L’individuazione di aree molto circoscritte su cui l’intervento del programma HM si concentra, costituisce le condizioni ideali per un esperimento naturale per valutare l’impatto del servizio: è possibile, infatti, comparare gruppi di popolazione specifici, destinatari del servizio, ad altri che rimangono in una situazione tradizionale. La richiesta di avviare un’attività di valutazione è stata avanzata direttamente dai/dalle responsabili e dalle operatrici e dagli operatori professionali HM (circa 80 persone). Dopo più di un decennio di operatività del programma HM, hanno espresso la necessità di approfondire e riflettere sull’impatto delle relazioni sociali e del capitale sociale sulla salute, dimensioni difficili da definire e misurare.

Per rispondere a questa richiesta sono stati utilizzati un approccio costruttivista, basato sull’idea che la conoscenza sia costruita attivamente dall’individuo attraverso le sue esperienze, e tecniche qualitative di ricerca sociale (focus group, interviste non strutturate e workshop con operatrici e operatori professionali, osservazioni presso le sedi e attività di servizio). Tutto questo ha consentito di descrivere e analizzare le pratiche di lavoro al fine di condurre un esame empirico della logica delle azioni messe in atto dalle operatrici e dagli operatori professionali HM, dai loro pazienti, parenti, amici e vicini. Le storie più significative del rapporto costruito con persone vulnerabili, emerse nel corso dello studio, sono anche state oggetto di pubblicazione nel volume intitolato La città che cura. Micro-aree e periferie della salute.

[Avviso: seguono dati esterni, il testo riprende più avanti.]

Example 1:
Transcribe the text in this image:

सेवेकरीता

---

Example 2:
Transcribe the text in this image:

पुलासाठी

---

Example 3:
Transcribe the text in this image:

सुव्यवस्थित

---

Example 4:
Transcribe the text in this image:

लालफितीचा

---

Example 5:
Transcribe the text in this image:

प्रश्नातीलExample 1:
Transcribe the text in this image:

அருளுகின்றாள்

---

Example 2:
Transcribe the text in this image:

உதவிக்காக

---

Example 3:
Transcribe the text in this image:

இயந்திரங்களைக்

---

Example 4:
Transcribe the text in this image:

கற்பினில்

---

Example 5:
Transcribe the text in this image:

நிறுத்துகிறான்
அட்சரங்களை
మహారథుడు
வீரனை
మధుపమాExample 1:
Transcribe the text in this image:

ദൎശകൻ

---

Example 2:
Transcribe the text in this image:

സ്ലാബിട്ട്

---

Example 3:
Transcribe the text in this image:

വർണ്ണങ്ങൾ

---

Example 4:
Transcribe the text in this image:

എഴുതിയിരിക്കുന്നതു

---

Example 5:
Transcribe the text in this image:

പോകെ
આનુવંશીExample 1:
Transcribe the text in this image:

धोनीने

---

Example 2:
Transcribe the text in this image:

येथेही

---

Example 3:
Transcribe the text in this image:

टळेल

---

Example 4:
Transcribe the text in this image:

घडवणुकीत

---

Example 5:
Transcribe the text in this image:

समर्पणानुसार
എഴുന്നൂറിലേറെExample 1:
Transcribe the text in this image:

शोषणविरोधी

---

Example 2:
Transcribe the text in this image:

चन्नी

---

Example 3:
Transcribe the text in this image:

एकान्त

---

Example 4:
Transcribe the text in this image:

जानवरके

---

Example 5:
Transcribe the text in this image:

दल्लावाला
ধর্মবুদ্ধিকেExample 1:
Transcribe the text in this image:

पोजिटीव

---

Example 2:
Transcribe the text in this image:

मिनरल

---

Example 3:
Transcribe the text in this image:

Alcune sono state anche raccontate in un film dallo stesso titolo, diretto da Erika Rossi, uscito nel 2019 in alcuni cinema italiani.

Proposte di policy per una società più coesa e socialmente sostenibile

L’analisi cronologica e logica di tali storie ha permesso di individuare gli eventi avversi più comuni che potenzialmente possono minare la salute e che le persone vulnerabili si trovano a dover affrontare nel loro quotidiano, nonché i meccanismi sociali promossi dalle operatrici e dagli operatori professionali HM per permettere a queste persone di affrontare meglio tali rischi. Nella seconda fase è stato condotto uno studio trasversale controllato, intervistando con un questionario semi-strutturato un campione di 600 persone per permettere di confrontare individui trattati dall’intervento, presi in carico dal programma HM, con individui non trattati, in analoghe condizioni socio-economiche e di salute. I risultati della ricerca nel contesto del Programma HM possono essere suddivisi in due parti principali: la fase qualitativa e la fase quantitativa, entrambe rivelatrici di dinamiche complesse e interventi efficaci.

Valutare l’impatto sociale del Programma HM

La fase qualitativa ha evidenziato che le operatrici e gli operatori del Programma HM hanno adottato una strategia coerente basata su otto meccanismi sociali: attivazione, fiducia, riconoscimento, inclusione, coordinamento, cooperazione, integrazione e apprendimento. Questi meccanismi hanno favorito lo sviluppo di interdipendenze strategiche, processuali e spazio-relazionali tra i/le professionisti/e e i/le residenti delle Microaree, generando nuove opportunità e rafforzando la comunità attraverso pratiche collettive che includono l’altruismo e la condivisione di informazioni e risorse. Importanti cambiamenti sono stati osservati nei comportamenti dei residenti, con un aumento significativo della cooperazione e dell’impegno sociale. Le persone si sono dimostrate più attive e disponibili ad aiutarsi reciprocamente, utilizzando spazi comuni per iniziative condivise. Il lavoro di squadra tra le operatrici e gli operatori professionali ha portato a miglioramenti nei servizi offerti, con un’enfasi sulla personalizzazione dell’assistenza in base alle esigenze individuate.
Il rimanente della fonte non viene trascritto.